Looking at year-over-year comparisons, the kind of repair sales that showed up in earnings reports by the likes of Lowe’s and Home Depot from Hurricanes Irma and Harvey last year aren’t likely to be replicated by less severe Florence. But those sales didn’t make or break those retailers’ years in any case, Walsh noted. More likely, being there with supplies helps lock in loyalty, by showing customers that they’re there for them with the supplies they need, he said.

“Last year was particularly notable because of the scale of the events and the number of people impacted. No doubt it drove a lot of incremental traffic —  but there’s a lot of cost to make sure they can fulfill that demand. It’s not like manna from heaven,” he said. “To the extent there’s a benefit, [the attitude is] more ‘god willing we won’t get another hurricane.'”

Rethinking the weather

Some retail sales are given a boost not by the reality of what’s happening on the ground, but by the psychological impact of social media, Walsh also said. People access up-to-the-minute weather updates on their phones, and Twitter and Facebook fuel panic and concern. And that also affects stock traders.

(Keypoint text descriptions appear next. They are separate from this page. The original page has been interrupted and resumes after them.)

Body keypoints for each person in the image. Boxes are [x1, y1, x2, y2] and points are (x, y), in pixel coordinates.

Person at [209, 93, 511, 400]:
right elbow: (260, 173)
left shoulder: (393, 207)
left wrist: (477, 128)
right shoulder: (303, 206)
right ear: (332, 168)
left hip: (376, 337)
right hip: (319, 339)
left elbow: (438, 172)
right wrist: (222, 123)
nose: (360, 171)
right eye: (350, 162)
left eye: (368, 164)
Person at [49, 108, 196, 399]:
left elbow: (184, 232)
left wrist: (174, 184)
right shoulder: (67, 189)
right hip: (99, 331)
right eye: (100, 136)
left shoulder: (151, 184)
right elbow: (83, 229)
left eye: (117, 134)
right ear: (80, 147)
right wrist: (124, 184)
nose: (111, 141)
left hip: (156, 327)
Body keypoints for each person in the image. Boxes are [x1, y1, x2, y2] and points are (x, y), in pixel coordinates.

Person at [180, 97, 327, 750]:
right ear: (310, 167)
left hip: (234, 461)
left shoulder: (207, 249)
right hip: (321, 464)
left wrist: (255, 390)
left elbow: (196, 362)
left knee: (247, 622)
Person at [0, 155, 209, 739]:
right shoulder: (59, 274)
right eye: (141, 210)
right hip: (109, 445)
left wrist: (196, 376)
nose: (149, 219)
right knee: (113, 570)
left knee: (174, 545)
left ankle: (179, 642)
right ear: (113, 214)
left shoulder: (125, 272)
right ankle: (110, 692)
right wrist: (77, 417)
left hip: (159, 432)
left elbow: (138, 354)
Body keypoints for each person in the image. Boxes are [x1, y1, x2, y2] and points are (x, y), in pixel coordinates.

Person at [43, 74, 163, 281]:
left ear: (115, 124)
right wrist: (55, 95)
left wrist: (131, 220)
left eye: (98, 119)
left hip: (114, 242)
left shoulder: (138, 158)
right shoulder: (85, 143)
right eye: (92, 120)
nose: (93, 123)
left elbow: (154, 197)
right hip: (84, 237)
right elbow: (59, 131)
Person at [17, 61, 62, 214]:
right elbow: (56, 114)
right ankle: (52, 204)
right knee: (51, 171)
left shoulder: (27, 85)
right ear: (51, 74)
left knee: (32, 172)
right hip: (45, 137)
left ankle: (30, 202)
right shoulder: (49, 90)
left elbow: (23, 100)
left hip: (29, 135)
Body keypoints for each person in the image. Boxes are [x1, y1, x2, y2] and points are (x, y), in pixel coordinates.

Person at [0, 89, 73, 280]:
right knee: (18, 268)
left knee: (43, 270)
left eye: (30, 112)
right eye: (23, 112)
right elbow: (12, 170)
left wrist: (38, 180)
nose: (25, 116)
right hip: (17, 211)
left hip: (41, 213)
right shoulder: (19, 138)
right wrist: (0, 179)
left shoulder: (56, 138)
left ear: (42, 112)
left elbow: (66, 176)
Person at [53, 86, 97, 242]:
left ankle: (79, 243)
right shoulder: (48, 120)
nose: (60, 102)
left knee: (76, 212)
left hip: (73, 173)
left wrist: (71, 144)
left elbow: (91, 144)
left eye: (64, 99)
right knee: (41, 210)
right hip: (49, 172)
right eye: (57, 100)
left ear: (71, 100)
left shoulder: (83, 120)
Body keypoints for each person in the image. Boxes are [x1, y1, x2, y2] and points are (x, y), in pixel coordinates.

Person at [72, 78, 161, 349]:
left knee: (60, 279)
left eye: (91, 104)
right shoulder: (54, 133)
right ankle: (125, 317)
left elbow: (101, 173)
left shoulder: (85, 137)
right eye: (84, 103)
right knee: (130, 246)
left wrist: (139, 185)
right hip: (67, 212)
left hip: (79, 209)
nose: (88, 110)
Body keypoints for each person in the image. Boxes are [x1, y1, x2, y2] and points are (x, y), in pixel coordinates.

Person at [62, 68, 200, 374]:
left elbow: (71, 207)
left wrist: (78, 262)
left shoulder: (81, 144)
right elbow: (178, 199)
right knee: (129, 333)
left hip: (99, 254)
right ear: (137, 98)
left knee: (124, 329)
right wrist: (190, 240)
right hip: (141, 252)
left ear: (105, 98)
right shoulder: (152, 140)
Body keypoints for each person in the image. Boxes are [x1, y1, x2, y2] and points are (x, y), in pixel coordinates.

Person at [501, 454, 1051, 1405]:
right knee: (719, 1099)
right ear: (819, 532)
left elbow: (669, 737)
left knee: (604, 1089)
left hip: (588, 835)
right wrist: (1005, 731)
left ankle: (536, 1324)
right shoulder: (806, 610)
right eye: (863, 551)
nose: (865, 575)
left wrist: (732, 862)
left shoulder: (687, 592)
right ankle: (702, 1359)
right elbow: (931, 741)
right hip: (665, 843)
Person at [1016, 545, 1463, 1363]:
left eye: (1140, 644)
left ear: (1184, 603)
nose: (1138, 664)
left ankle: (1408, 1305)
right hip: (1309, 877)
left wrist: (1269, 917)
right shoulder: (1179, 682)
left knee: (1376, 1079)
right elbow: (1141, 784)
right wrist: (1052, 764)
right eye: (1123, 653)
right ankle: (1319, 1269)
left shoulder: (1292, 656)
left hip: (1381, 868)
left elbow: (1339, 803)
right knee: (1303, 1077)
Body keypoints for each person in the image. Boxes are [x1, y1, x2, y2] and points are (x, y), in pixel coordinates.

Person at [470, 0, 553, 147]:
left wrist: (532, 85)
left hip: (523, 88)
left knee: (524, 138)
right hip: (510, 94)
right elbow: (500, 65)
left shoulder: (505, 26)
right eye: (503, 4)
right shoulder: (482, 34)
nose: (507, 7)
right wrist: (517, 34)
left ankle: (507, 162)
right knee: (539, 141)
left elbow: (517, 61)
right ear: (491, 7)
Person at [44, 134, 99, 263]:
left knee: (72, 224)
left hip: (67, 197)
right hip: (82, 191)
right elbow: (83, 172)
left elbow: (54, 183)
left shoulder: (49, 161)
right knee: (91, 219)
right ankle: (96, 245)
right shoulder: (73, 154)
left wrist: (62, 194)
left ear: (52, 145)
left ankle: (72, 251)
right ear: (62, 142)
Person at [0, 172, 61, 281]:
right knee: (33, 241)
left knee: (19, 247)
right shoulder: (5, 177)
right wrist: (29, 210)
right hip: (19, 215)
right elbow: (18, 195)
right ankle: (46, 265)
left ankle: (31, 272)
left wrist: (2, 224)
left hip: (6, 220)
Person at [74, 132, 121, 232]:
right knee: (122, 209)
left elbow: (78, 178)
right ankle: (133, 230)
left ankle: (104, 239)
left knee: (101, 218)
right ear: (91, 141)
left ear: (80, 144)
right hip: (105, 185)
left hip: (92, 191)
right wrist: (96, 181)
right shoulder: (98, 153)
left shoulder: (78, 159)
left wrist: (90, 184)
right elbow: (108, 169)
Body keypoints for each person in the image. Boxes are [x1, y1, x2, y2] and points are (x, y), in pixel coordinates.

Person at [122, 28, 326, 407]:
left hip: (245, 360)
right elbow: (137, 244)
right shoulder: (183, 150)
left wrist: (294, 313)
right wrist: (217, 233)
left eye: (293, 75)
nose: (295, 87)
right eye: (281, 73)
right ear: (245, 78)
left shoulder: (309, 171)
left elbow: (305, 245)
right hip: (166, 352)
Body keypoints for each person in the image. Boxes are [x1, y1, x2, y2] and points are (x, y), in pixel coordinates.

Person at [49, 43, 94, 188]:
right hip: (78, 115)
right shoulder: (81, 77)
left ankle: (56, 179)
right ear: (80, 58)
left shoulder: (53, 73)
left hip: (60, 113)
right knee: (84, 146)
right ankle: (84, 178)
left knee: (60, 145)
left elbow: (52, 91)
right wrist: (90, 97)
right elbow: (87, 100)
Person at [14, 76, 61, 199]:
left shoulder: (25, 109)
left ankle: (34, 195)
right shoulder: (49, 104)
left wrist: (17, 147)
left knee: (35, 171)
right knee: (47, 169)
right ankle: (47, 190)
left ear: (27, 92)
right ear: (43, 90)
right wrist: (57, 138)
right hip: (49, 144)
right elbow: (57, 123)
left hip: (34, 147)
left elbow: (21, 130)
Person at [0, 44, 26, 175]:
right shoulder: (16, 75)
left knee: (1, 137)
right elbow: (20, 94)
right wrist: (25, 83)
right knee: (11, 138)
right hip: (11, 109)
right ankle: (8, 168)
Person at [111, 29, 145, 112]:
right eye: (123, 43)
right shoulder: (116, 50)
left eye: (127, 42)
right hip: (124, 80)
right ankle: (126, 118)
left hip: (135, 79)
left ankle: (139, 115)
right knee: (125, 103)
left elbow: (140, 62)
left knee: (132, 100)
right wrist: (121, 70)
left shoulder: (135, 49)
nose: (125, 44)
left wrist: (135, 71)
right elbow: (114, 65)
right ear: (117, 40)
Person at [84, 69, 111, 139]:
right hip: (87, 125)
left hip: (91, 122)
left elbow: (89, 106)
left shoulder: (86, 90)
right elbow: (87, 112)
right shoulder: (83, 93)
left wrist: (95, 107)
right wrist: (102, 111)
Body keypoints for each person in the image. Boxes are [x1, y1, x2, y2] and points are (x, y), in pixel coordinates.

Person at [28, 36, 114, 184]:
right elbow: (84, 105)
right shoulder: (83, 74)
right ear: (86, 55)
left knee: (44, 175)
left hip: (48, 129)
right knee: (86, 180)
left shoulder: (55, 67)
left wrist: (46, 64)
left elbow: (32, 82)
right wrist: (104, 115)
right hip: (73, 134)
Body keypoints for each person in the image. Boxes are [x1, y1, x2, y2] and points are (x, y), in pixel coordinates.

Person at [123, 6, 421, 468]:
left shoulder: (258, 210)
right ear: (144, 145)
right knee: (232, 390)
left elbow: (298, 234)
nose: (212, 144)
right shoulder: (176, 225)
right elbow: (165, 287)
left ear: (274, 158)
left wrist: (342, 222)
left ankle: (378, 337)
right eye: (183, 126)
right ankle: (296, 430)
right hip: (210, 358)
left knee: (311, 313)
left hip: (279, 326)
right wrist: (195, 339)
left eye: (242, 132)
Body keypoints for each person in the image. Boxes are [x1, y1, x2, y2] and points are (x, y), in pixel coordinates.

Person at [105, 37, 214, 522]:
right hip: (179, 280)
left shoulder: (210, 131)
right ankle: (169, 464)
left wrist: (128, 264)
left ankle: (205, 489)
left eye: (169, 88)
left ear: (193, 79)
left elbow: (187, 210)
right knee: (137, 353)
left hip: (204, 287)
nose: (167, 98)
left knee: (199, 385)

“It’s not just the big impacts of the storms — because of the mobile phone, that is increasing,” he said. “Weather forecasts fueled by social media — that just has a massive impact on consumers.”

Shares of home improvement retailers rose Thursday as Florence headed to the Carolina coast, but that, too, is something of an emotional response. “What happens with Wall Street is they react to the weather reports like everybody else,” Walsh said. “The same thing happens if its a warm winter in the Northeast — something happens psychologically and they extrapolate to sales. Home Depot and Lowe’s are going to sell all kinds of plywood and generators, just that the whole benefit to the entire business is not necessarily going to dive 100 extra basis points to their comp.”

Much more important is that retailers have become more sophisticated about weather preparedness in general, not only to meet demand of certain assortments but also to keep people safe by closing stores. “More and more view understanding weather events as critical and fundamental to prepare for, and to guard against the weather’s volatility. The fact that IBM has bought The Weather Company alone is a sign of that,” Walsh said. “CEOs are rethinking weather, evaluating what

do people want and need — at the IBM scale, so everywhere in the world.”